(Problem details) Look through the entries below for the line with "Tiwari and Natarajan" and the line with "Downloaded from jtc.sagepub.com", then give again exactly those two lines and all lines between them, minus the pictures.

(Stored data)
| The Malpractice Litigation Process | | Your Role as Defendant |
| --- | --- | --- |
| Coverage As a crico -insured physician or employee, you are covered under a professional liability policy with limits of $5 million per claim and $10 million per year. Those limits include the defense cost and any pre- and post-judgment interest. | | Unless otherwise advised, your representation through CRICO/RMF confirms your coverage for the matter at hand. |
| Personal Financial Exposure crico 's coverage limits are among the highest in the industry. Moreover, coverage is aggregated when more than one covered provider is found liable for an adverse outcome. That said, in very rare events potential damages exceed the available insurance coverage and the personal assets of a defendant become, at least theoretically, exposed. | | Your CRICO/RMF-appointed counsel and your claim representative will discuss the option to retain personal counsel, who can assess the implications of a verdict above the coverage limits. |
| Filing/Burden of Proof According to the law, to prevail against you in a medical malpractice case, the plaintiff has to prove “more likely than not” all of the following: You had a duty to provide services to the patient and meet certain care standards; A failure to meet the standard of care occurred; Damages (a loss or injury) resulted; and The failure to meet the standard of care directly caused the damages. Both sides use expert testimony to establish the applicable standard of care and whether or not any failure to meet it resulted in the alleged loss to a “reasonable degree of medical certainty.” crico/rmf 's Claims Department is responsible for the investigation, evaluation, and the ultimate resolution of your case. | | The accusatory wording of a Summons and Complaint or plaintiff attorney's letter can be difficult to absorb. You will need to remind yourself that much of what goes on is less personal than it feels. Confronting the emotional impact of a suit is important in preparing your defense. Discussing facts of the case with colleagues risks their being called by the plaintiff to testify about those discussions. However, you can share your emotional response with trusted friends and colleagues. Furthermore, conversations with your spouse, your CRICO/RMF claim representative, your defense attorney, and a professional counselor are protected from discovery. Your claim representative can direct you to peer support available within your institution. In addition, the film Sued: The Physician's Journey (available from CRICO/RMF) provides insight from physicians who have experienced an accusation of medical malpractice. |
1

--

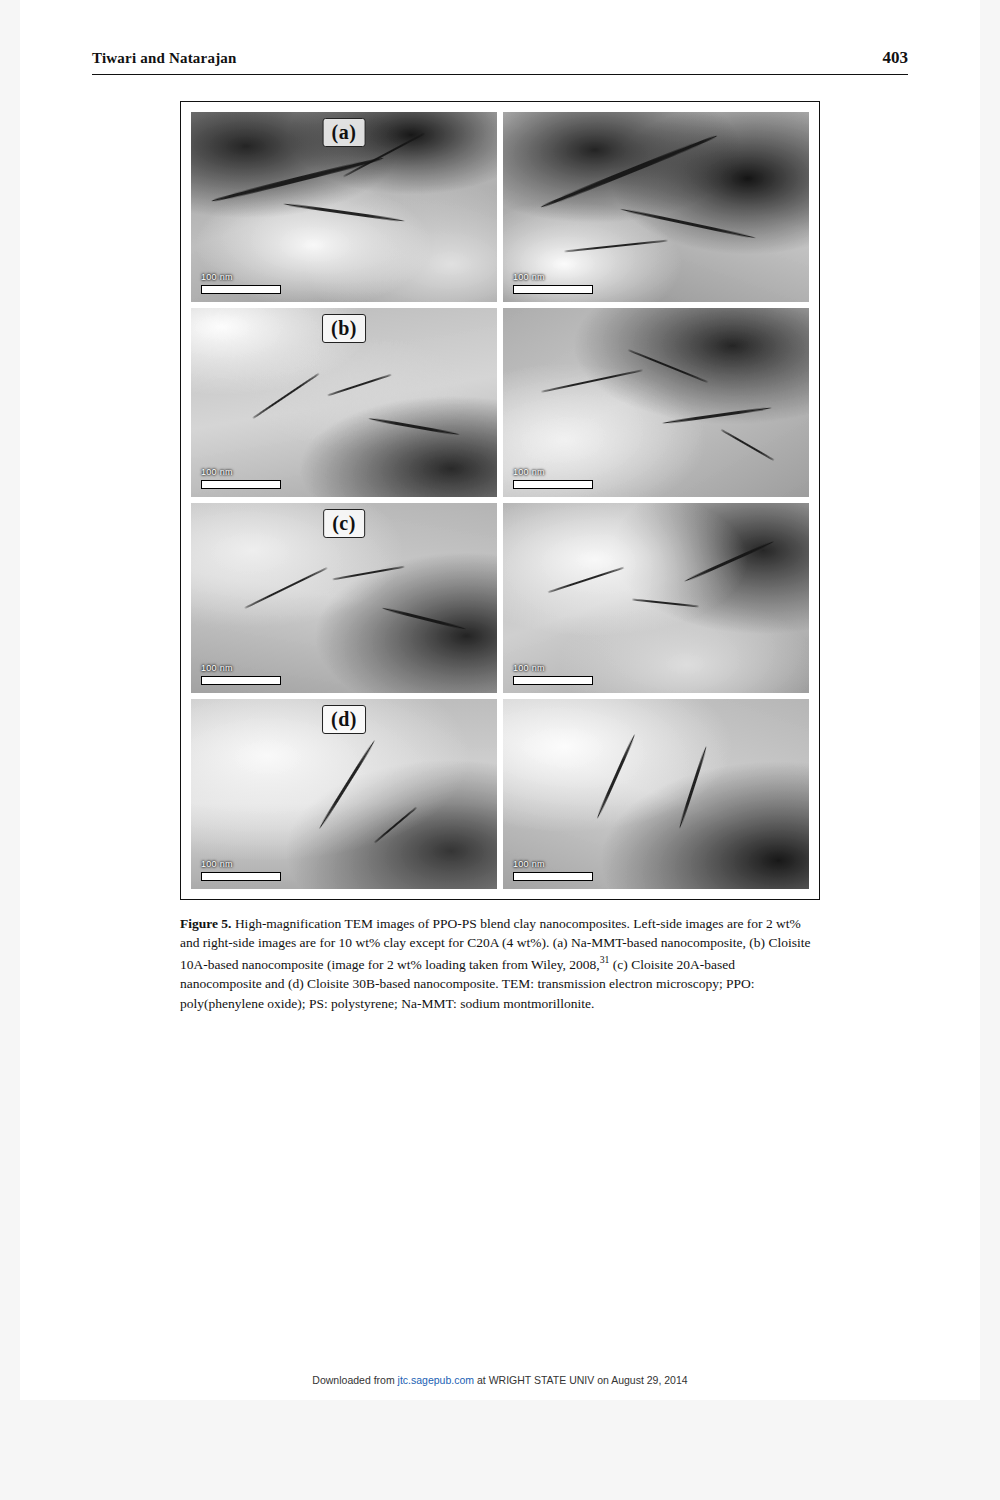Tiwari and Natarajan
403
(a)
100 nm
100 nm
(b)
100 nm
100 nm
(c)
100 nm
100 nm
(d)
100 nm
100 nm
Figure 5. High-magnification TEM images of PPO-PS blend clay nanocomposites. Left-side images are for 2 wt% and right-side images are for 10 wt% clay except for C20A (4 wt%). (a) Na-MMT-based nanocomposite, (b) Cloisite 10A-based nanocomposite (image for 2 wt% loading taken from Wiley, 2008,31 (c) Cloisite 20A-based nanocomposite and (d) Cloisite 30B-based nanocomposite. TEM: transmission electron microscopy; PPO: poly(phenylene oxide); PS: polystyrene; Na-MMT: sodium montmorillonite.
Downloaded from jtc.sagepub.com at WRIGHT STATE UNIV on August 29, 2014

(Task answer)
Tiwari and Natarajan
403
(a)
100 nm
100 nm
(b)
100 nm
100 nm
(c)
100 nm
100 nm
(d)
100 nm
100 nm
Figure 5. High-magnification TEM images of PPO-PS blend clay nanocomposites. Left-side images are for 2 wt% and right-side images are for 10 wt% clay except for C20A (4 wt%). (a) Na-MMT-based nanocomposite, (b) Cloisite 10A-based nanocomposite (image for 2 wt% loading taken from Wiley, 2008,31 (c) Cloisite 20A-based nanocomposite and (d) Cloisite 30B-based nanocomposite. TEM: transmission electron microscopy; PPO: poly(phenylene oxide); PS: polystyrene; Na-MMT: sodium montmorillonite.
Downloaded from jtc.sagepub.com at WRIGHT STATE UNIV on August 29, 2014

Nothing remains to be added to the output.